Gazetecilerin, bir daha grup toplantısı yapılıp yapılmayacağı sorusu üzerine Kılıçdaroğlu, Meclis'te olmayacağını, daha önce yaptıkları gibi dışarıda çiftçilerle, esnafla buluşacaklarını söyledi.
Kılıçdaroğlu, bir gazetecinin, İngiliz, Amerikan basını sizi, 'Türkiye'nin sakin gücü, Türkiye'nin Gandi'si' diye tüm dünyaya duyurdu. Ne hissediyorsunuz? sorusuna, şöyle karşılık verdi:
Türkiye'nin çok sorunu var. Göreve talip olmak, aynı zamanda sorunlara talip olmak demektir. Ben bütün bu sorunların kısa sürede çözüleceğine inanan birisiyim. İyi bir çabayla, iyi bir emekle bu sorunların tümü çözülebilir. Güven vermek gerekiyor. Toplum çok ayrıştı. Toplumu bu atmosferden çıkarmak gerekiyor. Karşılıklı güveni inşa etmek gerekiyor. Siyaset kurumuyla vatandaş arasında da bir güvensizlik oluşmuş belli bir zaman dilimi içinde. Onun da kalkması lazım. Siyasetçinin halkına, halkın da siyasetçiye güvenmesi lazım. Etik değerleri güçlü olan bir siyaset anlayışı, ahlaki değerleri güçlü olan bir siyaset anlayışının Türkiye'ye gelmesi gerekiyor.
Sakinliğini nasıl koruduğuna dair soruyu Kılıçdaroğlu, Elbette ki tartışmalar doğaldır. Tartışma olmayan bir yerde hayat olmaz. Tartışmalar olacak. Bütün mesele tartışmadan sonra tokalaşmasını bilmektir. Sorunu çözüyorsanız bir sorun kalmıyor. diye yanıtladı.
Dördüncü kez deprem bölgesine gideceğim
İzleyeceği yol haritası ve destek için her partiyi ziyaret edip etmeyeceği sorulan Kılıçdaroğlu, önce deprem bölgesine gideceğini kaydetti.
CHP Genel Başkanı Kılıçdaroğlu, henüz tarihin belli olmadığını ancak dördüncü kez bölgeye gideceğini belirterek, şimdi barınma ve su gibi farklı sorunların da olduğunu anlattı.
Koşulların iyi olmadığını ve bir an önce iyileştirilmesi gerektiğini ifade eden Kılıçdaroğlu, Depremzedelerin sorunlarının dillendirildiği bir ortam olması gerekiyor, benim görevim de o sorunları dillendirmek, siyasal iktidarın görevi de o sorunlara çözüm üretmek. Ama şu ana kadar sağlıklı bir çözüm üretildiğini görmüyoruz. Çadırdan tutun, müdahaleye kadar pek çok alanda sorun var. Bir eşgüdüm eksikliği var, koordinasyon yok. diye konuştu.
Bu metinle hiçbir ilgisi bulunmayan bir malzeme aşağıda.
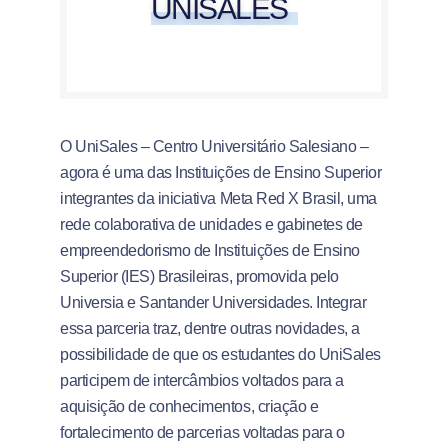
UNISALES
O UniSales – Centro Universitário Salesiano –
agora é uma das Instituições de Ensino Superior
integrantes da iniciativa Meta Red X Brasil, uma
rede colaborativa de unidades e gabinetes de
empreendedorismo de Instituições de Ensino
Superior (IES) Brasileiras, promovida pelo
Universia e Santander Universidades. Integrar
essa parceria traz, dentre outras novidades, a
possibilidade de que os estudantes do UniSales
participem de intercâmbios voltados para a
aquisição de conhecimentos, criação e
fortalecimento de parcerias voltadas para o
Konuyla ilgili sorunları çözmek için bir çalışmaları olup olmadığının sorulması üzerine Kılıçdaroğlu, çalışmalarının bulunduğunu, konuyla ilgili jeofizik uzmanlarını, mimarları, mühendisleri dinlediklerini aktardı.
Onların da farklı bir pencereden baktığını anlatan Kılıçdaroğlu, Bizim aklımıza gelmeyen, çevre mühendisinin aklına gelebiliyor. Bunların bütüncül bir anlayışla ele alınıp çözülmesi lazım. dedi.
Depremzedeler için bölgede yapılacak evlere dair dair değerlendirmede bulunan Kılıçdaroğlu, şöyle devam etti:
Benim şahsi kanaatim, evleri yıkılanlardan 5 kuruş istemeye hiç kimsenin hakkı yok. Yapılacak bu binaların teslim edilmesi lazım onlara. Çünkü binanın yapımına izin veren kamu, denetleyen kamu, kat izni veren kamu, suyu, elektriği, doğal gazı bağlayan kamu, depreme dayanıklı olduğuna dair raporu veren kamu. Yıkıldıysa o zaman sorumlusu vatandaş değil. Bütün yetkiler onlara ait. Vatandaş gecekondu, kaçak bina yaptıysa eyvallah. Ama yoksa, o zaman kamu sorumluluğunu bilmeli ve baroların da bu konuda adım atması lazım.
Endişem yok
Deprem bölgesinde seçimin sağlıklı gerçekleştirilmesine dair endişe taşıyıp taşımadığına ilişkin bir soru üzerine Kılıçdaroğlu, bir endişesi bulunmadığını kaydetti. Kılıçdaroğlu, sandık başında her partinin bir temsilcisi bulunacağına işaret etti.
Kılıçdaroğlu, bir gazetecinin, Deprem bölgesinden ayrılan 3 milyonluk bir kitle olduğundan bahsediliyor. ifadesi üzerine, dönüşlerin olup olmayacağını basın mensupları gibi kendilerinin de izlediğini belirtti. Kılıçdaroğlu, Yüksek Seçim Kurulunun, depremzedelerin oylarını nerede kullanacağına dair bir karar alıp almayacağını da izleyeceklerini bildirdi.
Kılıçdaroğlu, cumhurbaşkanı adaylığıyla ilgili Cumhur İttifakı üyelerinden tebrik telefonu alıp almadığına dair soru üzerine de Hayır. yanıtını verdi.
CHP Genel Başkanı Kemal Kılıçdaroğlu, daha sonra Parlamento muhabirleriyle hatıra fotoğrafı çektirdi.